I've spent some pleasant hours over the past few days exercising D and acclimatising him to barefoot work. I've spent some time thinking too about recent posts and the fascinating responses received: thank you to each reader who commented.
Something that I am grateful for, after many hours and even more miles in the saddle, is a sense of comfortable fluency riding. It is a fluency that can come only with time and distance, indeed a state that seems as easy and natural as walking on my own feet.
I did characterise my riding as a working relationship with a horse. However that does mean a partnership, not purely a hierarchical relationship ,although a successful rider ranks higher than his horse in the herd hierarchical sense. I find it hard to compare riding to socialising with a horse, since there is an objective (to trail riding anyway) and parameters governing how to get there.

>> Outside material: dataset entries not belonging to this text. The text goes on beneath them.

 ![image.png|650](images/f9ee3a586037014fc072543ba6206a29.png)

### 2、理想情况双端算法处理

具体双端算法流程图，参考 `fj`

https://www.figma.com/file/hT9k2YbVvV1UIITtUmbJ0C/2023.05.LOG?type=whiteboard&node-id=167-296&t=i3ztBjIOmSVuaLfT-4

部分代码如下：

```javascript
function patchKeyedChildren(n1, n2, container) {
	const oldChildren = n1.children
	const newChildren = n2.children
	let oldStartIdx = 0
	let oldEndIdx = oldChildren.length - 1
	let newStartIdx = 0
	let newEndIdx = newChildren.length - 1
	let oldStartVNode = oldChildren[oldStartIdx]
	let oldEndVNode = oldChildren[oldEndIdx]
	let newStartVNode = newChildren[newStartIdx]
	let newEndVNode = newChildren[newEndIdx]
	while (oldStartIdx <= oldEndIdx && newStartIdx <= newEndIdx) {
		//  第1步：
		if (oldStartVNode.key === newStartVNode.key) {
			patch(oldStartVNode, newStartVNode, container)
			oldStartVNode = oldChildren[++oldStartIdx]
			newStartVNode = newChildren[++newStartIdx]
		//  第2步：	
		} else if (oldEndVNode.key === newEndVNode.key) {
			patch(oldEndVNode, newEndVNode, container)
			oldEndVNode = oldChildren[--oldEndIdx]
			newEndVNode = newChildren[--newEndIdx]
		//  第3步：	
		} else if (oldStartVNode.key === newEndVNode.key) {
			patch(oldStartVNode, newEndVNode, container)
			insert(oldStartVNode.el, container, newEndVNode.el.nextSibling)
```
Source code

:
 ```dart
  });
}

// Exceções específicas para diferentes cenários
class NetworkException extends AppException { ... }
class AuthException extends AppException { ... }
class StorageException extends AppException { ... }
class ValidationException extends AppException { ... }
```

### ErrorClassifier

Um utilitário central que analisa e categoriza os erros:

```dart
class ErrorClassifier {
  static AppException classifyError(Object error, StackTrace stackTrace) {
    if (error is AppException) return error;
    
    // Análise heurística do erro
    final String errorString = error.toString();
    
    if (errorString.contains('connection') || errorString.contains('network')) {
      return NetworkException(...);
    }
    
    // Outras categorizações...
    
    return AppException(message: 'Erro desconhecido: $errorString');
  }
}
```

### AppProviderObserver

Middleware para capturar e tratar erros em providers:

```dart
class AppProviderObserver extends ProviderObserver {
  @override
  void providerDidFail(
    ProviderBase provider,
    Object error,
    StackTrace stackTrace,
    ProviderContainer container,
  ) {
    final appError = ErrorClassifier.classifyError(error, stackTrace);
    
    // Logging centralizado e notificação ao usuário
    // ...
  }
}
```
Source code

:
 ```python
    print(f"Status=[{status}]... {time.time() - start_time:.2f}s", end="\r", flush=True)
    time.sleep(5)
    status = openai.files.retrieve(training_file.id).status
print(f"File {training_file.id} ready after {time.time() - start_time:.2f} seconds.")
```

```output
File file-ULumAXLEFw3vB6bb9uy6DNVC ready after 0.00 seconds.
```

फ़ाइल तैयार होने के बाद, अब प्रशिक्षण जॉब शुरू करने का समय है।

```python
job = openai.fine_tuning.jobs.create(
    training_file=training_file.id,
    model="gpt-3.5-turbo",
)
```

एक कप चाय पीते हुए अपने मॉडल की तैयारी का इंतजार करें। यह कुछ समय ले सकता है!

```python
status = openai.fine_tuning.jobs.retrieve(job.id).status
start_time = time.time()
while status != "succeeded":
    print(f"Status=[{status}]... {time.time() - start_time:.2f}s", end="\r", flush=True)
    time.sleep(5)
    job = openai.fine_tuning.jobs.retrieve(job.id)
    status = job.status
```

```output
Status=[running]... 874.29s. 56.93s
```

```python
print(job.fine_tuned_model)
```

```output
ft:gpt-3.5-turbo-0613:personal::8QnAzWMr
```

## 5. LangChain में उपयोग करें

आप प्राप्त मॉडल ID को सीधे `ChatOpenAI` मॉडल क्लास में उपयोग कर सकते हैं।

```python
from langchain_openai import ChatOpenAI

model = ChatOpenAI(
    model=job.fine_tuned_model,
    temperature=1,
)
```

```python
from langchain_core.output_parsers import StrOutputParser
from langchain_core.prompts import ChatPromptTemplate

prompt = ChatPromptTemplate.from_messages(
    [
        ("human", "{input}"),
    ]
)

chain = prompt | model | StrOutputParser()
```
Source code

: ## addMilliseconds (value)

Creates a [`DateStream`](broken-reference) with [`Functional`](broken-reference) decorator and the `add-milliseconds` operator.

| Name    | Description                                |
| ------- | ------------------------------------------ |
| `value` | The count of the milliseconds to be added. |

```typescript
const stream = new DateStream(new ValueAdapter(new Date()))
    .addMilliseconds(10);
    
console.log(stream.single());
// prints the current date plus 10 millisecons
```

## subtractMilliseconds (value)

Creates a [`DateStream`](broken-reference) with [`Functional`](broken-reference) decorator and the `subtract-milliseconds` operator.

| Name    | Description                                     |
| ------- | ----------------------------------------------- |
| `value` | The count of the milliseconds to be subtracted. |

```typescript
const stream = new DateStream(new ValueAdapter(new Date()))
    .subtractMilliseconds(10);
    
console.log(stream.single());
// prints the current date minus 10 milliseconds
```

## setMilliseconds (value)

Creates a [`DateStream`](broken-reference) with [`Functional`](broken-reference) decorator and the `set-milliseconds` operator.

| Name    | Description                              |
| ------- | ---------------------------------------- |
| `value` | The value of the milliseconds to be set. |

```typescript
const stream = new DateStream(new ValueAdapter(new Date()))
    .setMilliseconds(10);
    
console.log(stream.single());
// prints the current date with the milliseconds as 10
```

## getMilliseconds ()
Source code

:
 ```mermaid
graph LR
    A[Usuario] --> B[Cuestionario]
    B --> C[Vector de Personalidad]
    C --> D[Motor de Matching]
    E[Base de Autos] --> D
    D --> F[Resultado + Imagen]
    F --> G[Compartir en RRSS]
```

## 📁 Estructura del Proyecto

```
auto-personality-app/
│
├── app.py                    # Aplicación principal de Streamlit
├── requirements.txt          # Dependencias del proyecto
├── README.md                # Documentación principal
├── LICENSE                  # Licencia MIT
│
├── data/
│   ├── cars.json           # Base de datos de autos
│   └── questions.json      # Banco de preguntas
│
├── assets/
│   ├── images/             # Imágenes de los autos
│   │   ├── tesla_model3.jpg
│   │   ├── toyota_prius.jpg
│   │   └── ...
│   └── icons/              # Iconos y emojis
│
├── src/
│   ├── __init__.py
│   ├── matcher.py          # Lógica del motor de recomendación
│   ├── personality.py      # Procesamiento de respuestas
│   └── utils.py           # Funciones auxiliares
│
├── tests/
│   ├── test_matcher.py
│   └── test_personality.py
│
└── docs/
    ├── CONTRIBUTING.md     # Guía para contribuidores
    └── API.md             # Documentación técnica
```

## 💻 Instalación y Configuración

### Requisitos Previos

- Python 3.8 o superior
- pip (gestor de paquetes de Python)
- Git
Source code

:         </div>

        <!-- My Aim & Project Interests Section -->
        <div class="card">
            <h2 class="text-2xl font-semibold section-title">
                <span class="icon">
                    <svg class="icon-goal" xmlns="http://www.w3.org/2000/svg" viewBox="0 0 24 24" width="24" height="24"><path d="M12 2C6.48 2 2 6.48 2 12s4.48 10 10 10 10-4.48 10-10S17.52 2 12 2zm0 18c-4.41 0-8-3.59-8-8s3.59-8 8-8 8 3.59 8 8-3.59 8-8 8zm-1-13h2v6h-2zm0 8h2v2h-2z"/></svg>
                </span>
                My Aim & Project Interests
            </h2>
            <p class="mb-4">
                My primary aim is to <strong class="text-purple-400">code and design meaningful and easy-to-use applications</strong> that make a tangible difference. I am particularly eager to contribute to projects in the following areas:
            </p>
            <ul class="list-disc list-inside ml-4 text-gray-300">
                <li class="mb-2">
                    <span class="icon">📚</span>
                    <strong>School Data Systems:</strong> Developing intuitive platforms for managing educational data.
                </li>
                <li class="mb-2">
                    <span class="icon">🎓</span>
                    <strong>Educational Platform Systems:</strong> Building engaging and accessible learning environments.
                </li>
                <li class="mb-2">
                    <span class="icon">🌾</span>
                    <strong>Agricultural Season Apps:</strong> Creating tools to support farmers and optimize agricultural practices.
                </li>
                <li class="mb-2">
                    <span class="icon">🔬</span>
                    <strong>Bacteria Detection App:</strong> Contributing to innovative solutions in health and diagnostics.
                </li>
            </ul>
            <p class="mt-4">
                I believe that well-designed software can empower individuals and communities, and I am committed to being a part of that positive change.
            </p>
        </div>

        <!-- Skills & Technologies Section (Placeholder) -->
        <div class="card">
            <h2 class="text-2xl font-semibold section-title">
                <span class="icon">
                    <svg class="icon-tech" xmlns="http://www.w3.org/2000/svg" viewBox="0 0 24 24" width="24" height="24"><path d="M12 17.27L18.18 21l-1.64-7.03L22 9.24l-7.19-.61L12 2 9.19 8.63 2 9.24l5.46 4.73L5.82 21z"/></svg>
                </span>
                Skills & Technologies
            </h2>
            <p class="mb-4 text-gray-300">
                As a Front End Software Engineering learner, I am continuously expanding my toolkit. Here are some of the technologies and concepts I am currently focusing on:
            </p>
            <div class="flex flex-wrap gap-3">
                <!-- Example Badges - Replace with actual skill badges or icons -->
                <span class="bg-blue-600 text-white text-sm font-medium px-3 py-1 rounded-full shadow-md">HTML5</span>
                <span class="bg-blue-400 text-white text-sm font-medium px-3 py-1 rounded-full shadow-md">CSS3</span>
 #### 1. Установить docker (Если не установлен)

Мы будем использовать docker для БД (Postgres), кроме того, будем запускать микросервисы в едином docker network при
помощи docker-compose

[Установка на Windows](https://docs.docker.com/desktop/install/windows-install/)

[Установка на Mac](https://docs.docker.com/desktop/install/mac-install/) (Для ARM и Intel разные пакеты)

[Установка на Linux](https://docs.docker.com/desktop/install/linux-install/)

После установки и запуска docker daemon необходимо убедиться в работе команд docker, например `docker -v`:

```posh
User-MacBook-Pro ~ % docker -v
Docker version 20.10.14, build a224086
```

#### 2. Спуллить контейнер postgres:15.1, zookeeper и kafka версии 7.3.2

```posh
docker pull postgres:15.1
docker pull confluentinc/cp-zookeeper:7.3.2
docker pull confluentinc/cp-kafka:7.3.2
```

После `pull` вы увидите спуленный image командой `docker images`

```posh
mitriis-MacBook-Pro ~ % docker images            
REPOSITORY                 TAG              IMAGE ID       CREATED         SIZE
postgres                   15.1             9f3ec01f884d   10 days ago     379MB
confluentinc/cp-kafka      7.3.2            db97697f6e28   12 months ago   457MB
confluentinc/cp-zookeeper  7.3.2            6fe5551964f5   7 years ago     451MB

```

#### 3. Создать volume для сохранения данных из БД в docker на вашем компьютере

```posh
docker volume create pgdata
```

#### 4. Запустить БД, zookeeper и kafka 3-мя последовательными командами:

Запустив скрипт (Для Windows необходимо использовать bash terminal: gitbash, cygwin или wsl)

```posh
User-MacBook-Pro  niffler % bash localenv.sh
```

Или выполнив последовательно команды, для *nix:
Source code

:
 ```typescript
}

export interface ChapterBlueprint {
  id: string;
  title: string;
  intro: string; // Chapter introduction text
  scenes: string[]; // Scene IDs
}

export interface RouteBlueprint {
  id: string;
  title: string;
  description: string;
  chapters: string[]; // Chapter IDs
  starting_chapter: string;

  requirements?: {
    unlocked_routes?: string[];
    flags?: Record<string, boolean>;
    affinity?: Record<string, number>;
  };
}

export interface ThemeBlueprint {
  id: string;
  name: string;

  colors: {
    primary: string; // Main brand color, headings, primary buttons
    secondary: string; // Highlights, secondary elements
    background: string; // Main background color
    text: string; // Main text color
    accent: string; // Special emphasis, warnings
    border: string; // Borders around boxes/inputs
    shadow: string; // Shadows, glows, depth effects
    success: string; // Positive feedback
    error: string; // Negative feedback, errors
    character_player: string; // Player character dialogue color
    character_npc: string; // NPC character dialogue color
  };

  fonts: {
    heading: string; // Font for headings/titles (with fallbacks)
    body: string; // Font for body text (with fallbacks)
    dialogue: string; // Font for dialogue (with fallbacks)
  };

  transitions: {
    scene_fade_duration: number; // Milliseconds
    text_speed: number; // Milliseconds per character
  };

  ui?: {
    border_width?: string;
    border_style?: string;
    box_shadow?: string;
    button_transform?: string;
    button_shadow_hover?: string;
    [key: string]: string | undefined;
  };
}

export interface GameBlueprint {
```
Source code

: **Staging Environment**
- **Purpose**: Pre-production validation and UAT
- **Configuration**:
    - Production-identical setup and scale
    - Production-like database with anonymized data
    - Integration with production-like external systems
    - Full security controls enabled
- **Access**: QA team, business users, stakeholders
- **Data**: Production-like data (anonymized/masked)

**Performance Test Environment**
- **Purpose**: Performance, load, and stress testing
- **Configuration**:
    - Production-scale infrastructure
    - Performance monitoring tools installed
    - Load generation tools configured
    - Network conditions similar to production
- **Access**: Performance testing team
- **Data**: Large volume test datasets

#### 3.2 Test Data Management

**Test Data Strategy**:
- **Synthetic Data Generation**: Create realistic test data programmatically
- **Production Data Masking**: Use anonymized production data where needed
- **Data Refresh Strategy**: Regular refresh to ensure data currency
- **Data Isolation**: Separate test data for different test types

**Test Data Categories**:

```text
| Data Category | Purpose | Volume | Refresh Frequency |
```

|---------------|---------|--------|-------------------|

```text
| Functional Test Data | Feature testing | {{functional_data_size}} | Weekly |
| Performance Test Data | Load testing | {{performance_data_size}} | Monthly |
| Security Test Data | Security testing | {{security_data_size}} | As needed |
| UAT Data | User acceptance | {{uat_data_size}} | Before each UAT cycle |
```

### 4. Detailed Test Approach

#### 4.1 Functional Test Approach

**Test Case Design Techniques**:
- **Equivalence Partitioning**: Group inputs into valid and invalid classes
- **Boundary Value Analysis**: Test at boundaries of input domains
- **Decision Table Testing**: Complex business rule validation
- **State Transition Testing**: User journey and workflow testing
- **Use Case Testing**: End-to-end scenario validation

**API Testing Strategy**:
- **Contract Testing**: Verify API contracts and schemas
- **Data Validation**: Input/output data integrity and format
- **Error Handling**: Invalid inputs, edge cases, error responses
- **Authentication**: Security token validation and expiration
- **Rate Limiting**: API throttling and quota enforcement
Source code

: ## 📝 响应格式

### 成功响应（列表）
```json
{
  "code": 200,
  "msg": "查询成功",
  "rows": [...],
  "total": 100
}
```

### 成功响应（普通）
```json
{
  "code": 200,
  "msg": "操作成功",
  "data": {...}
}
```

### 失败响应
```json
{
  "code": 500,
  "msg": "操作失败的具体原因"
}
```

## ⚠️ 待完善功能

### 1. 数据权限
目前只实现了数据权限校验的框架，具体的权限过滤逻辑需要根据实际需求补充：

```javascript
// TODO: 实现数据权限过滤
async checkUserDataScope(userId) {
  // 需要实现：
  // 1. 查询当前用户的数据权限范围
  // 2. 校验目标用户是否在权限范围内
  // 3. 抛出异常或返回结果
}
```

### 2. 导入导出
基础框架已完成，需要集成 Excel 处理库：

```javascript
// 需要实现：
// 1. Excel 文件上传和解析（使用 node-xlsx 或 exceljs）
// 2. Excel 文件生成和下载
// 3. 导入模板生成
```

Having had my back treated by a chiropractor, I am walking tall and straight for the first time in years. Not only that, but I am sitting straight when riding, and this is shown by symetrical sweat marks on either side of D's back (and P's when I have ridden him). It took one adjustment to get my stirrups equally long on either side, and a second adjustment to even out the sweat marks. I feel a whole lot happier and more fluent in the saddle as a result.
A visitor who saw me four or five years ago would hardly recognise me now, for that fluency has come over time, and was not there during the earlier years in Eastern Europe. Back then I did not enjoy a home life that promoted harmony and confidence, only a stubborn will to survive.
It's curious how some of us prefer mares, and some prefer geldings (and stallions). For the most part (in a very small sample), the women prefer geldings, and the men prefer mares. That makes me the odd one out. I don't really know why. Perhaps because now I am more of an intellectual and look on riding as a working partnership, hence I relate better to a steady, predictable horse? (D may be a stallion, however he has a calm personality and is straightforward to work with, provided that one has a certain strength of character that he respects.) I don't work well with emotionally unsteady flappy sorts of horses (mares, in other words), or people either. I got on well with male staff, and with several female interns who were tomboys or had tough quasi-male personas. I worked less well with a female guide who could be a girly-girl and flapped for help (or withdrew and sulked) when difficult clients, blood or other disagreeable things appeared to challenge her.
That's odd because more a decade ago I used myself to be rather less stable, when I was medicated for depression and was finishing (albeit rather late) the whole rebellion issue against parents and their middle class values and indeed the selfishness and greed spawned in Britain during the awful Thatcher era. I'm sympathetic to those facing similar issues, however I protect myself from being dragged back down. I don't mind socialising with some of the flappier people (they can be quite amusing after a drink or two), however working with them leaves me feeling frustrated and vulnerable to regression. In part, it's because I've found that an emotional response to many problems can be quite unhelpful. In part, one never fully heals: a view in a mirror can be disturbing.
P just chases flappy people around and steals their horses when they enter his field. This may not be the most helpful solution either.
Having had a spell of rebellion, craziness and instability - and, more to the point, finished sane and happy - does give a good persective on sanity, on what one can and cannot change, and indeed upon what is worthwhile.
Back to horses. Stallions can be strong and unpredictable. But, I think, unpredictable only in a loutish male way: a rather limited repertoir. As T E Lawrence put it (writing about peasants): their thoughts revolve about the region between the knee and navel - food and sex. The comment that stallions need to be kept working is spot on.
A mare is more complex. A good mare might go an extra mile, if one can find her, and if one doesn't get dumped off or hurt along the way. I've been injured intentionally by two mares and hurt by the irrational antics of a couple more. Dealing with them, especially the lively ones, has a little too much of the character of Russian Roulette for my liking. And yet another person does brilliantly with mares. I had three great mares at the riding centre, which were ever popular with clients. They had been handled extensively since birth (but stayed in the herd to learn manners), and were lovely to work with. The fourth of that year's crop, the most capable of the four and a definate Alpha, was a bitch. But a bitch who would go an extra mile.
Geldings are safe and predictable, and seem (to me, anyway) to be more playful than mares or geldings. Perhaps a gelding never really fully grows up, thanks to losing what the vet removed, rather as pet cats and dogs never attain the full behaviour of their wild relatives?
I half expected to be criticised for banding about stereotypes (or whatever else un-PC I had done) in my post of two days ago, and was pleasantly surprised when it attracted postive feedback. It would be nice to think that this post is interesting enough to deflect criticism.